Task:
Pick every line from the data that holds the word "Schema".

[Source texts of formatted documents]
#####

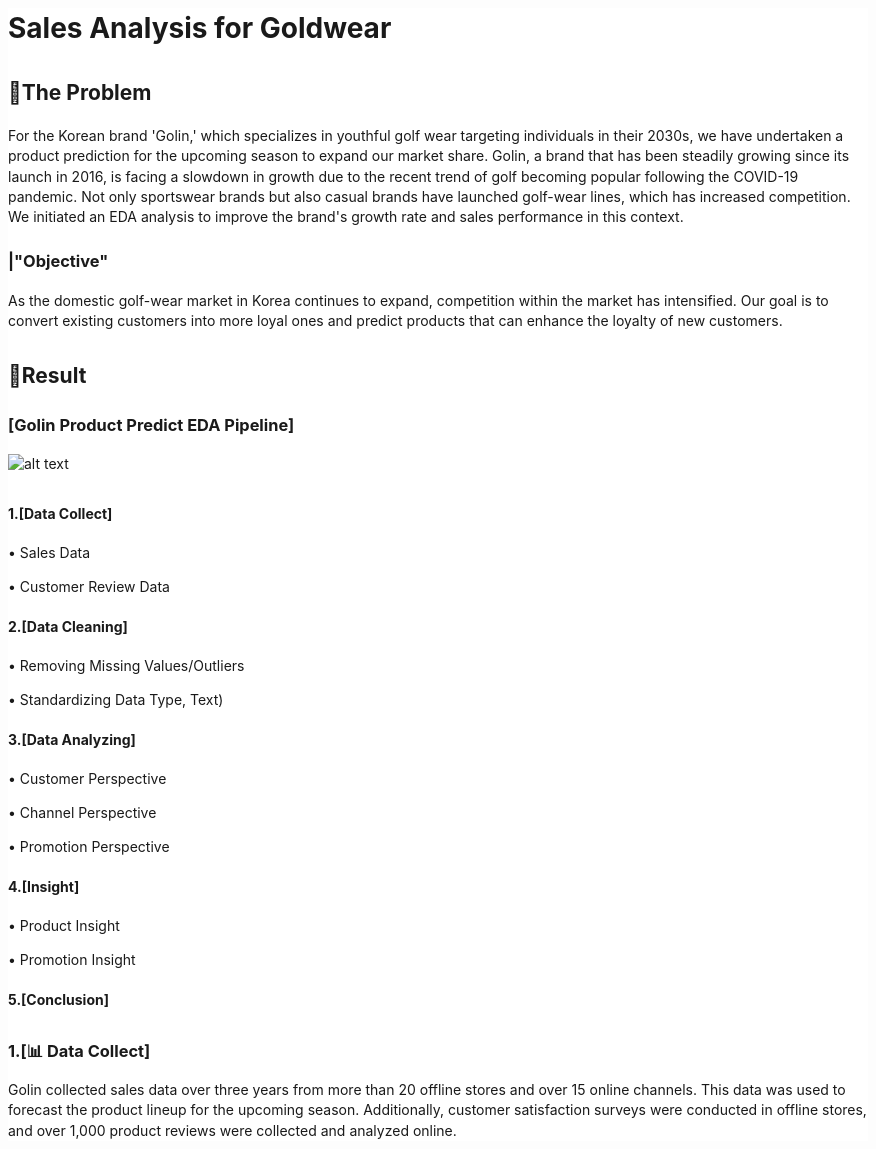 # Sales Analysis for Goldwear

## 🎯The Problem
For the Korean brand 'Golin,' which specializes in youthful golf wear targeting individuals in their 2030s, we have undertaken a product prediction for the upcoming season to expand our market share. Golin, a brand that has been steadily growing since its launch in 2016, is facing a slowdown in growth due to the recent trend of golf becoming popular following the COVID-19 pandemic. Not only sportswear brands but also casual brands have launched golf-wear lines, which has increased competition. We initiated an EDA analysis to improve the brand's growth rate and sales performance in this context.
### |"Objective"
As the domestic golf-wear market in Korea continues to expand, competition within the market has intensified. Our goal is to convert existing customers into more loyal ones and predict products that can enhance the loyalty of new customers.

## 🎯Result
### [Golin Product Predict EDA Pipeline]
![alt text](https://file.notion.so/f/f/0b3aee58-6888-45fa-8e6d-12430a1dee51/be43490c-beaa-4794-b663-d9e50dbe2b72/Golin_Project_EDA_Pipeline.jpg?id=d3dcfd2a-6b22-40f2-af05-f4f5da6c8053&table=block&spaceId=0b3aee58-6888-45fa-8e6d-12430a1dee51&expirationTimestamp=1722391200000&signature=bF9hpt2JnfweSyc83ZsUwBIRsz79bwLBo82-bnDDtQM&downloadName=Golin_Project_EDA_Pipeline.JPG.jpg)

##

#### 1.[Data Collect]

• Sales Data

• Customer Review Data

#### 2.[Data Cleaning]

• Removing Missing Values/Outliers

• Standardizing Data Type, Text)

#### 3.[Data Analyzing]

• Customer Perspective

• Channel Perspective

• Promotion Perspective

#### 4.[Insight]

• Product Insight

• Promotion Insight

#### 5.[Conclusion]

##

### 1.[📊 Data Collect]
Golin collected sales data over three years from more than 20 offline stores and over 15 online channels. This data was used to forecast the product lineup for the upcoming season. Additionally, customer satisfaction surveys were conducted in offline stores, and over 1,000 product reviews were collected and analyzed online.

#####

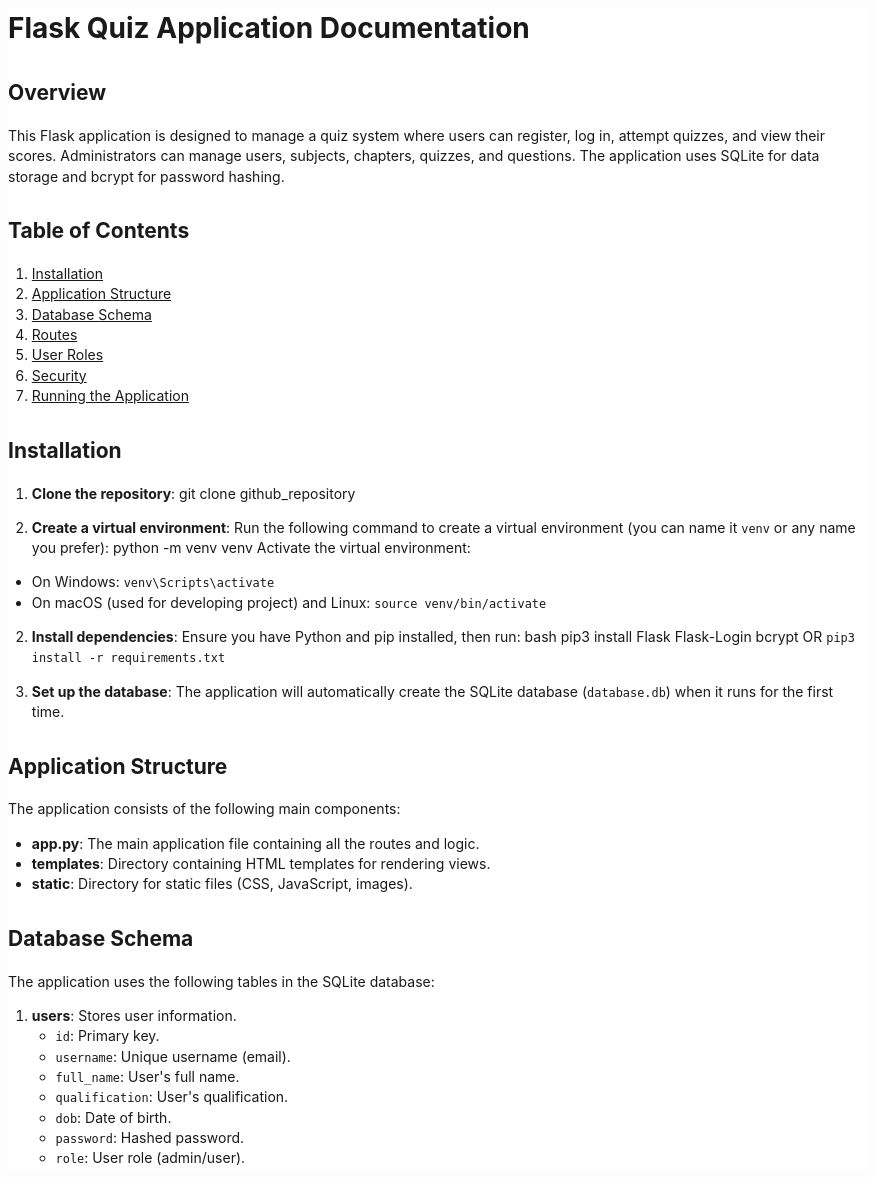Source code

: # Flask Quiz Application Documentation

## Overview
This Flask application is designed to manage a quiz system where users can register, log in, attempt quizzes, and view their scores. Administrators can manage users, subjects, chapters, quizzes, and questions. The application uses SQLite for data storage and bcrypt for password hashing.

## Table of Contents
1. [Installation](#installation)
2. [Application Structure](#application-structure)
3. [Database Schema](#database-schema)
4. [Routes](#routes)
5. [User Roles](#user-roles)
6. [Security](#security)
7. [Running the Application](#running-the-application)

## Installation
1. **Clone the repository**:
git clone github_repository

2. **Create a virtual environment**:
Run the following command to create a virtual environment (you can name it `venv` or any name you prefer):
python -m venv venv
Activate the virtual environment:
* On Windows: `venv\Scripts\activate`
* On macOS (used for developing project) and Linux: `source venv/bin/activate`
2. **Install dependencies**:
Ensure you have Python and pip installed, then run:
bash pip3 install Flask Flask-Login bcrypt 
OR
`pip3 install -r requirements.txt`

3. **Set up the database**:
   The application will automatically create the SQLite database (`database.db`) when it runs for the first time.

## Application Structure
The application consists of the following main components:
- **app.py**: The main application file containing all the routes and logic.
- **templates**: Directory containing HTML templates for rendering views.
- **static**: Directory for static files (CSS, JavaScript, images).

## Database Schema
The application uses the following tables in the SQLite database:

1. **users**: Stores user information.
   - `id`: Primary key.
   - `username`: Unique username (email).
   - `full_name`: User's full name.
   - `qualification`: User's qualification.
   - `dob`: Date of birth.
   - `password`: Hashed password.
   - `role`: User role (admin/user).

#####

Response area:
3. [Database Schema](#database-schema)
## Database Schema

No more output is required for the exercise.